Q. Do you think alternating the temperatures (for example in a real world scenario inhaling steam or hot water gargling versus eating an ice cream) impact the success of Rhinovirus infection? In other words you perform the entire infection at one temperature, are there shorter time windows within which a temperature change would positively impact disease outcomes (for example gargling every morning or drinking hot water after eating an ice cream?)​ ?

We did do some temperature shift experiments (see Figure S3 in the paper.) We found that the level of the immune response tracked with the temperature of the cells during the time window when the virus was actively replicating; the temperature before the infection didn’t matter much. I would speculate that some exposure of infected cells to warm temperature at any point when the virus is actively replicating might be beneficial.

Q. What kind of experiments would you need to conduct to suggest to people that using different methods to increase the temperature of the upper respiratory tract – like drinking hot water may help fight cold? Have they been done?

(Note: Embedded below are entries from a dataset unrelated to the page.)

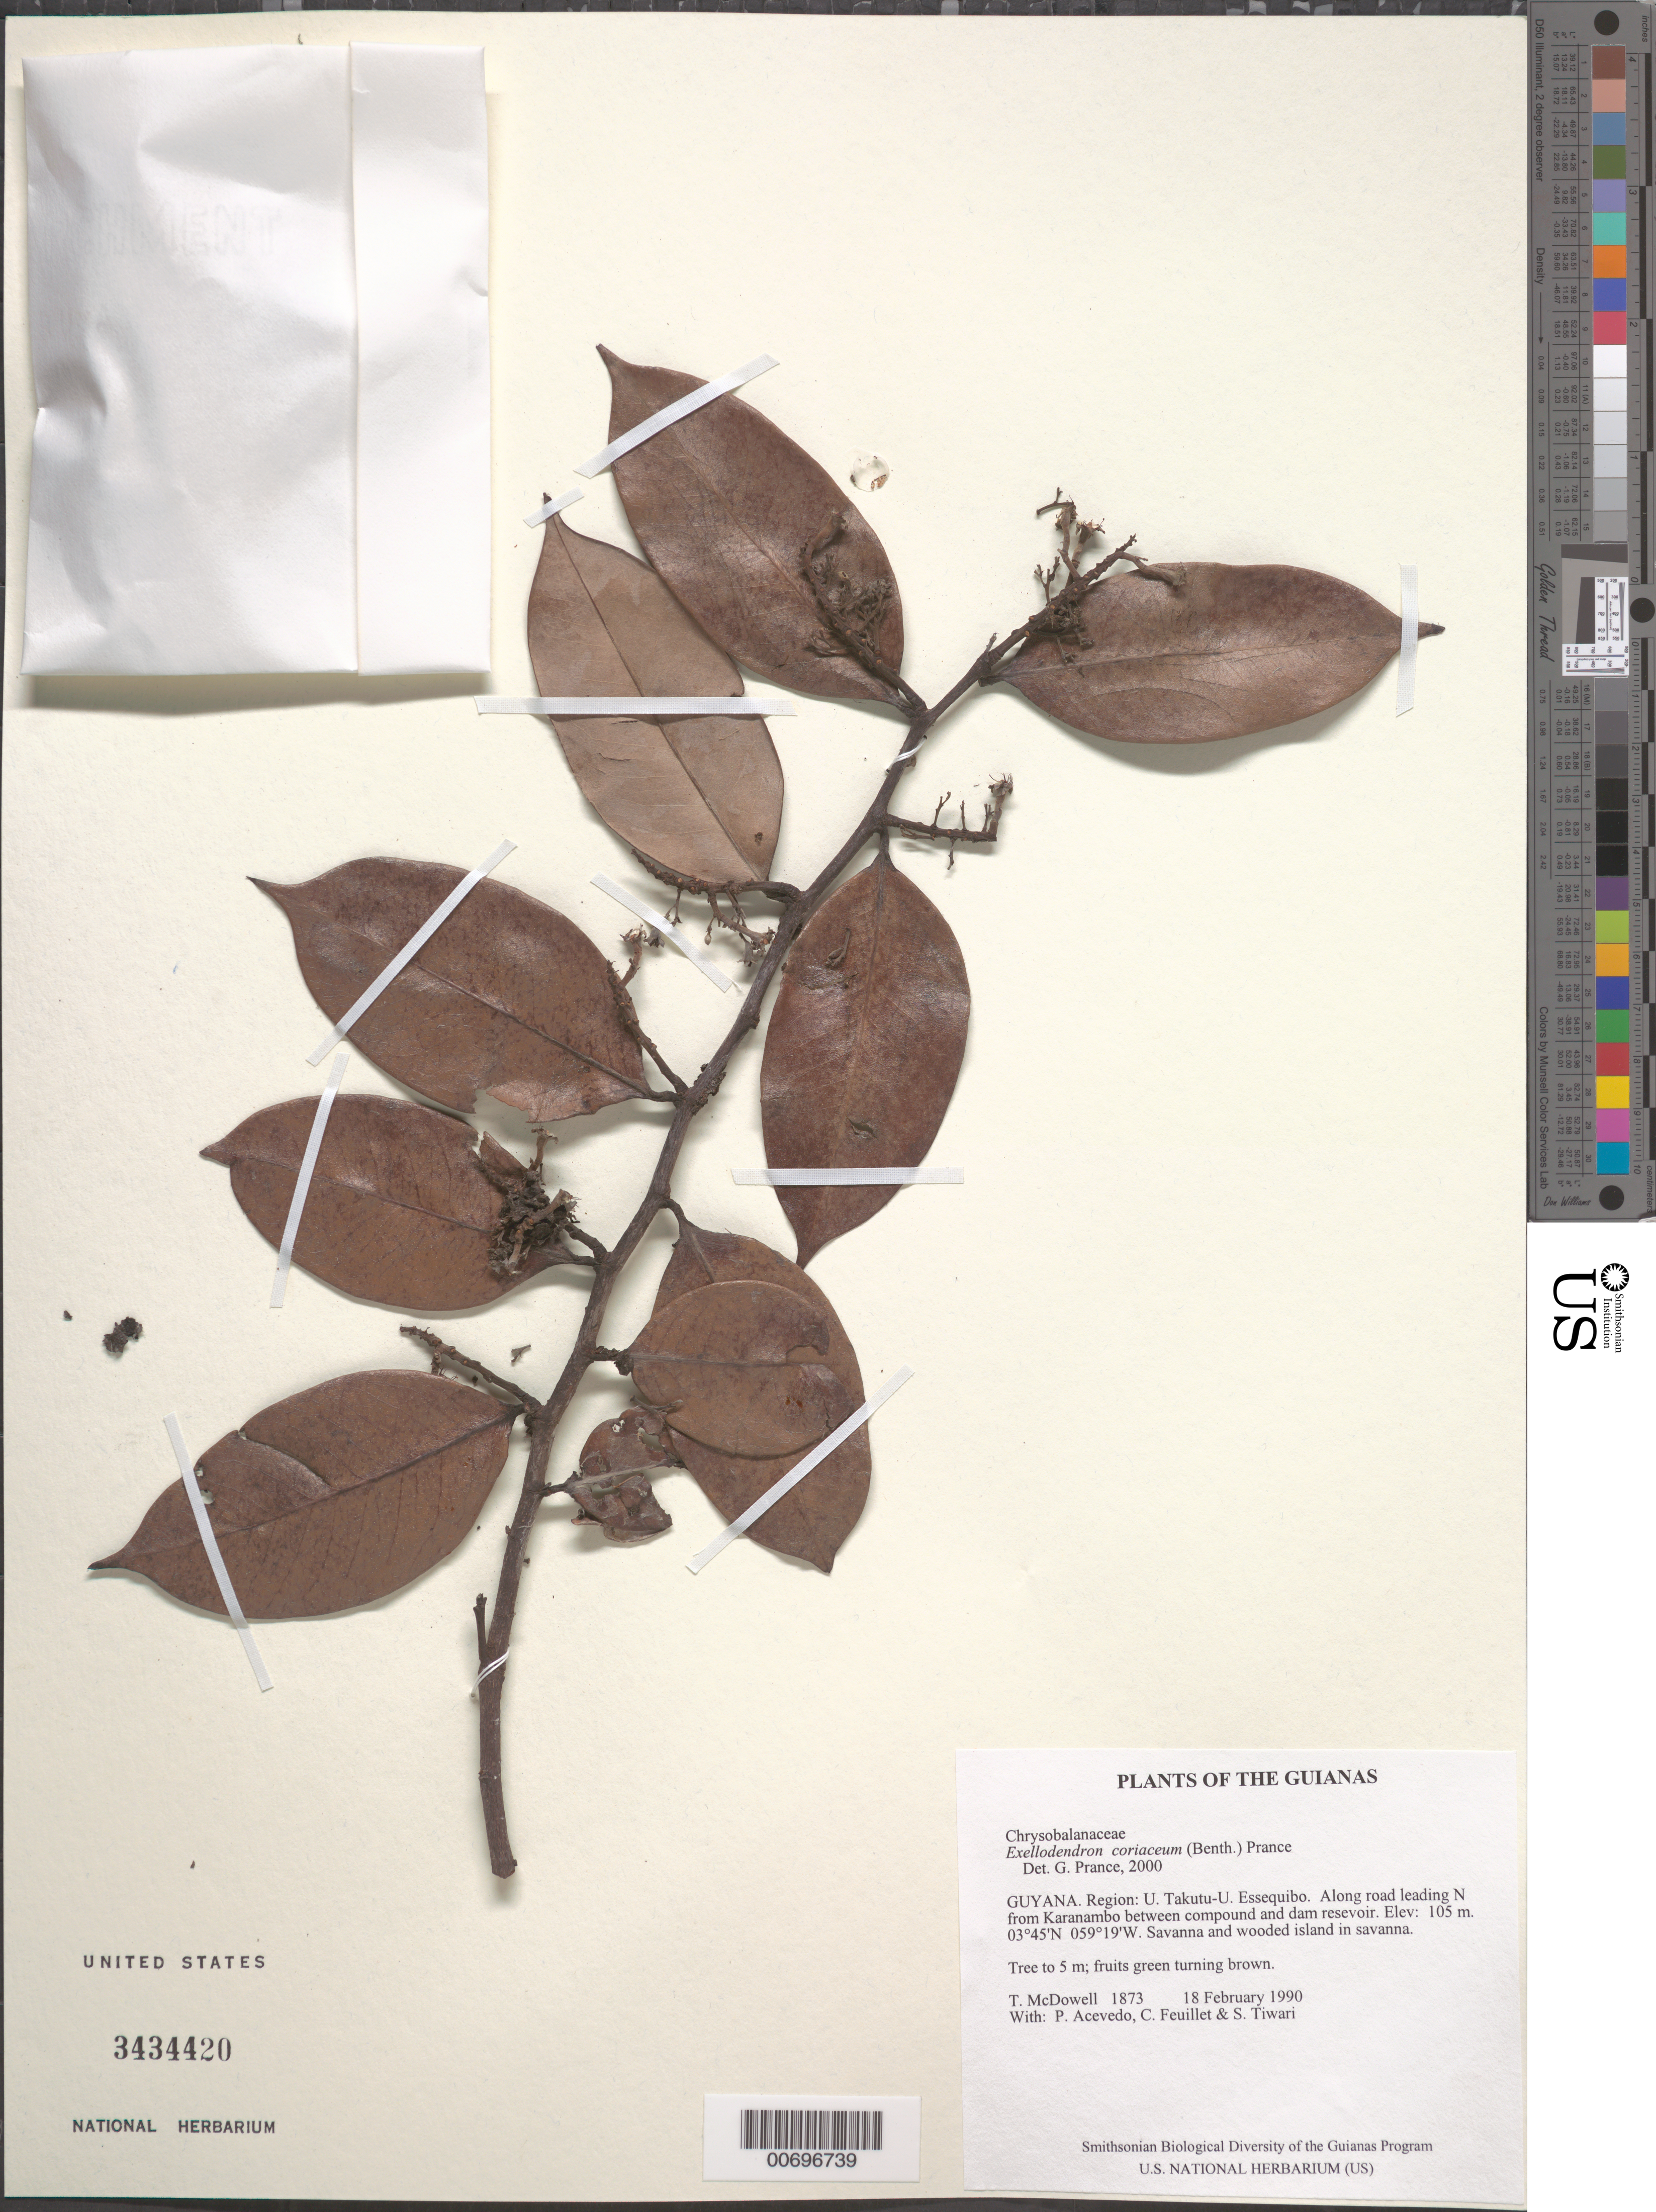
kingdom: Plantae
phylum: Tracheophyta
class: Magnoliopsida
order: Malpighiales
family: Chrysobalanaceae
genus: Exellodendron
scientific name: Exellodendron coriaceum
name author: (Benth.) Prance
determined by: Prance, G. T.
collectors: T. McDowell, P. Acevedo-Rodr., C. Feuillet & S. Tiwari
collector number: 1873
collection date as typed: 18 February 1990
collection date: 1990-02-18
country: Guyana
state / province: U. Takutu-U. Essequibo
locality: Along road leading North from Karanambo between compound and dam-pond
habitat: Savanna and wooded island in savanna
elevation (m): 105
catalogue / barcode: US 3434420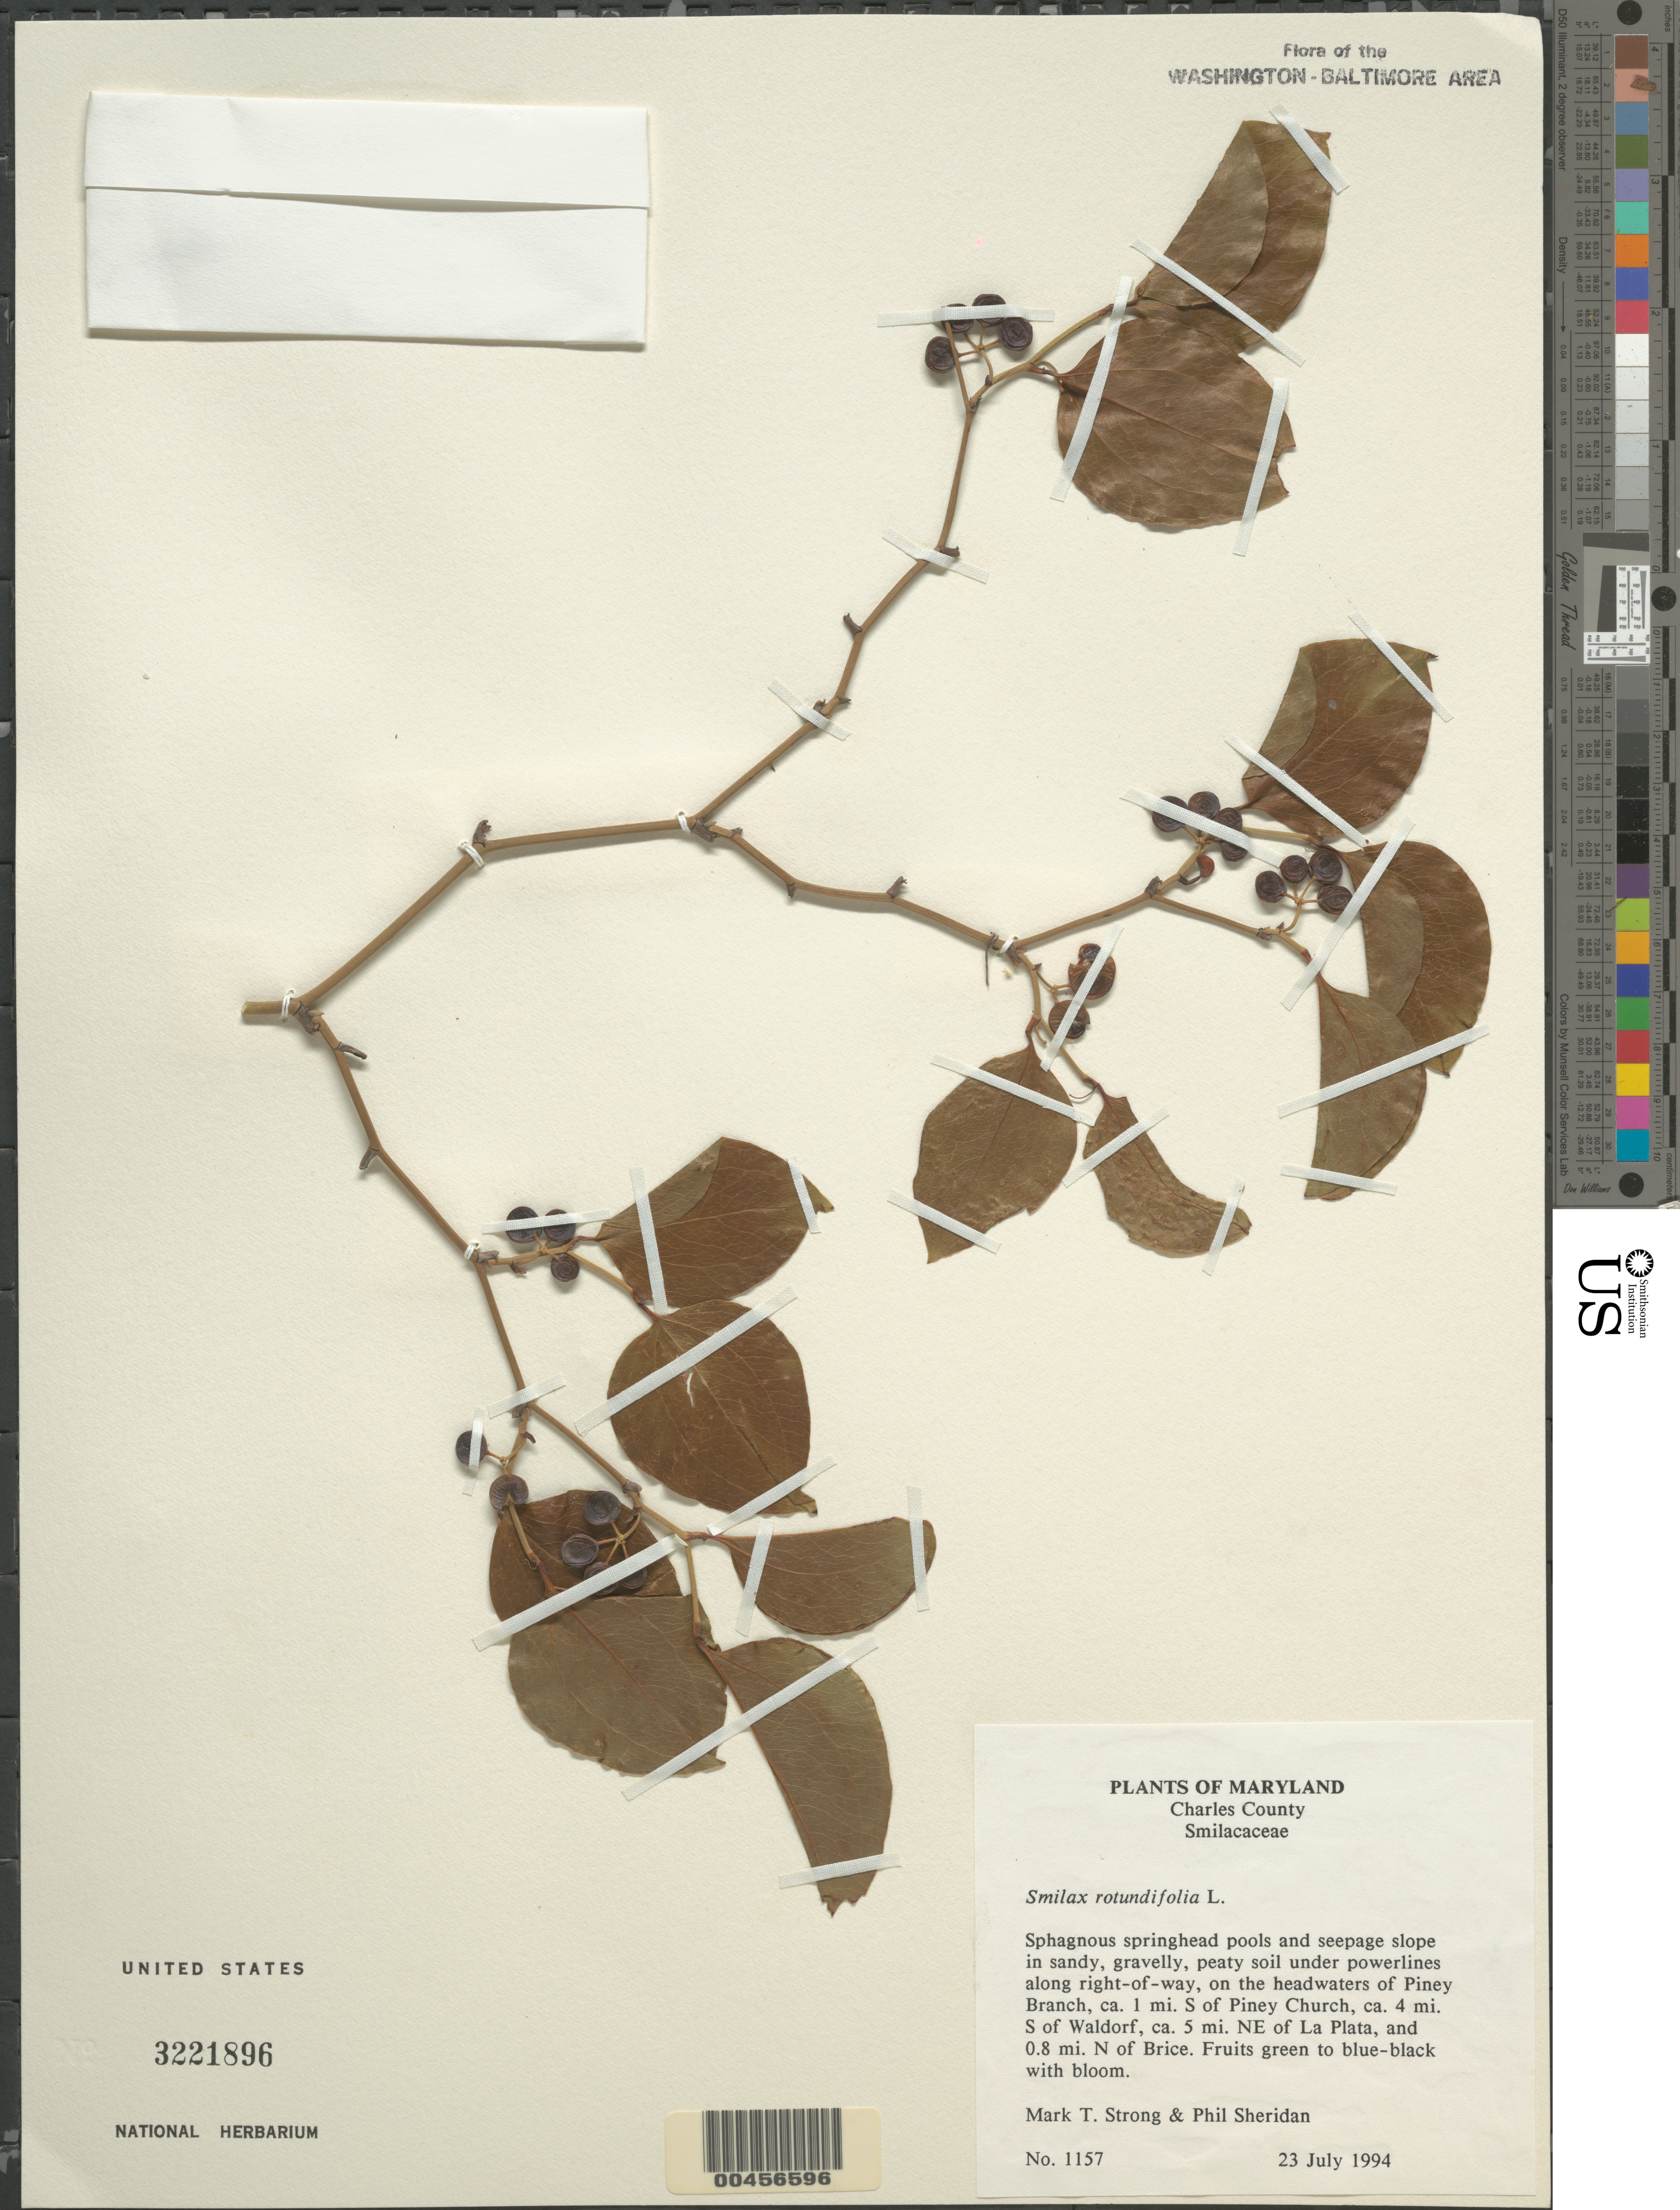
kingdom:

The best way to prove that an intervention works is to directly test it, as you are suggesting. In this case, the best experiment would be to expose a group of volunteers to a fixed dose of Rhinovirus, and then place half of them on a well ­defined hot water drinking program (perhaps the other half could drink only cold water. If hot water program were effective, you would expect to see fewer colds develop in the hot water group than in the other group. This is a difficult study to perform: ideally, you would want to test a group of people who are identical in every way (genetics, behavior, environment, history of exposure to infections, etc.) except for the hot water drinking. In reality, this is quite hard to do, since every person is different! However, it might be possible to see an effect by studying a large group of people, especially if hot water drinking had a big impact (rather than a small effect) on whether or not colds developed after exposure to Rhinovirus. These types of studies can be very informative, but also can be complicated to interpret due to the inability to control all of the variables that may affect the outcome you are measuring (in this case, development of cold symptoms.) b. I do not know of any study considered to be definitive on this subject. However, I did a literature search and found a number of studies that have looked at the effect of hot liquids or steam inhalation on common cold symptoms, and I did find a number of these. You can read a few of these to get a feeling for the strengths and limitations. For example: i. Sanu and Eccles, 2008: This study tested the effect of hot liquid drinking on cold and flu symptoms in subjects who were recruited when they already had symptoms—the pathogen causing the symptoms is unknown. ii. Singh and Singh, 2013, meta-analysis of multiple studies looking at steam inhalation and common cold symptoms.

Q. You have emphasized on cell autonomous response to viral infections, what about the other aspects of the immune response? Do you think they could also contribute to temperature sensitivity?

We only looked at the cell autonomous immune responses in this study, and these were solely responsible for the temperature ­dependent blockade of Rhinovirus in our experiments. In the body, where many cell types are present, the responses we examined (RIG­I like receptor signaling and the Type I interferon response) can profoundly affect nearby and even distant cells through the action of secreted chemicals (cytokines). In this way, the phenomena we observed could also contribute to the temperature ­dependence of other immune responses; however, as yet we have no evidence for this.